New 10mm titanium-coated PET diaphragm delivers fast transient response, clear bass punch, high-resolution treble, and under 1% distortion at 1kHz.
Kiwi Acoustic Resonance System 2.0 uses labyrinthine acoustic tubes to control back pressure, boosting sub-bass by ~8dB while sharply attenuating around 200Hz.
Kiwi Ears’ second-generation Cadenza leans heavily into material science rather than driver count escalation, and that choice shapes its sonic character in telling ways. The titanium-coated PET diaphragm is less about headline stiffness than about controlled modal behavior: the metal layer raises break‑up frequency, while the polymer substrate preserves internal damping. The result, on paper, is faster settling after transients and a cleaner decay profile, which explains why the low end is described less as “boosted” and more as disciplined. Compared with earlier PET-only or LCP implementations at this tier, the emphasis appears to be on minimizing time-domain smear rather than pushing absolute output, an approach that typically favors texture and separation over sheer mass.
The more interesting engineering statement comes from KARS 2.0. Labyrinth-style acoustic tubing is a familiar concept in loudspeaker ports and some high-end IEMs, but its application here suggests a deliberate attempt to decouple sub-bass pressure from the lower midrange. By aggressively damping energy around the upper bass, Kiwi Ears is effectively carving out space for midband clarity without thinning the fundamental weight below. This contrasts with simpler rear-vent tuning strategies that often trade warmth for speed; here, the acoustic network is doing the heavy lifting, allowing a single dynamic driver to behave as if its bass and mids were more independently controlled.

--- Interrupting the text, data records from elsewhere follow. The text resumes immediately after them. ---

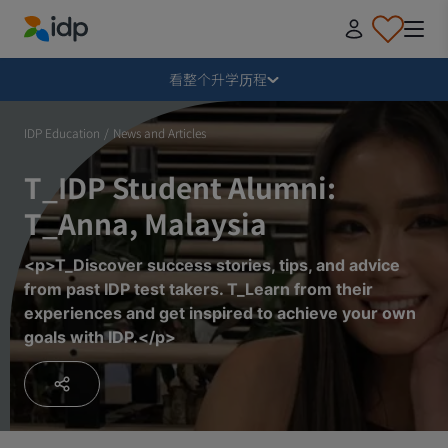
IDP Education
毁损
看整个升学历程
为什么出国留学？
IDP Education
/
News and Articles
T_IDP Student Alumni:
在哪里学习，学什么？
T_Anna, Malaysia
如何申请？
<p>T_Discover success stories, tips, and advice
from past IDP test takers. T_Learn from their
experiences and get inspired to achieve your own
收到录取通知书后
goals with IDP.</p>
准备启程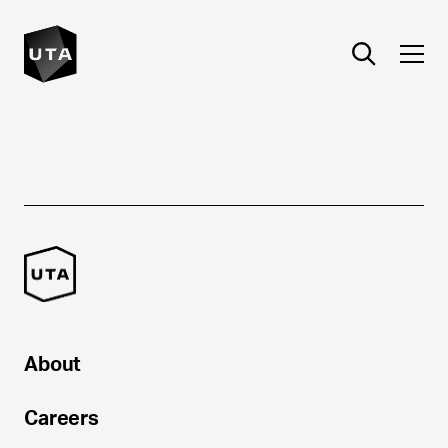
About
Careers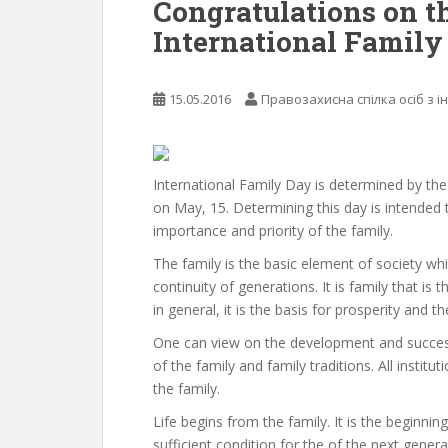
Congratulations on t
International Family
15.05.2016
Правозахисна спілка осіб з і
International Family Day is determined by th
on May, 15. Determining this day is intended 
importance and priority of the family.
The family is the basic element of society wh
continuity of generations. It is family that is
in general, it is the basis for prosperity and
One can view on the development and succes
of the family and family traditions. All institut
the family.
Life begins from the family. It is the beginning 
sufficient condition for the of the next gene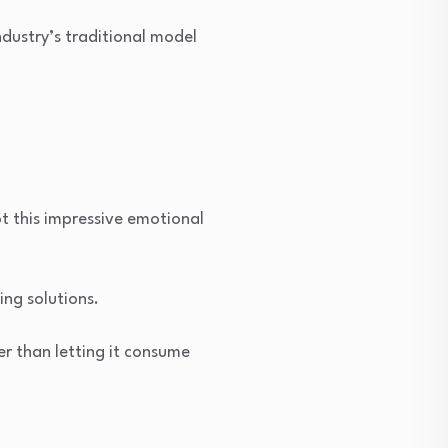
ndustry’s traditional model
t this impressive emotional
ing solutions.
her than letting it consume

Tonally, the design philosophy diverges from strict diffuse-field or Harman-adjacent targets and instead prioritizes coherence and density through the vocal range. A mild midband bloom can enhance perceived realism in strings and voices, but only if phase alignment and energy transitions remain intact—something the controlled bass shelf and restrained upper treble seem intended to support. The construction choices reinforce this pragmatic focus: a rigid metal faceplate for resonance control paired with a lighter composite shell to manage internal reflections, plus a standard detachable cable interface that keeps the system electrically predictable. In sum, Cadenza II reads less like an exercise in spec-sheet bravado and more like a carefully balanced single-driver platform tuned for musical continuity.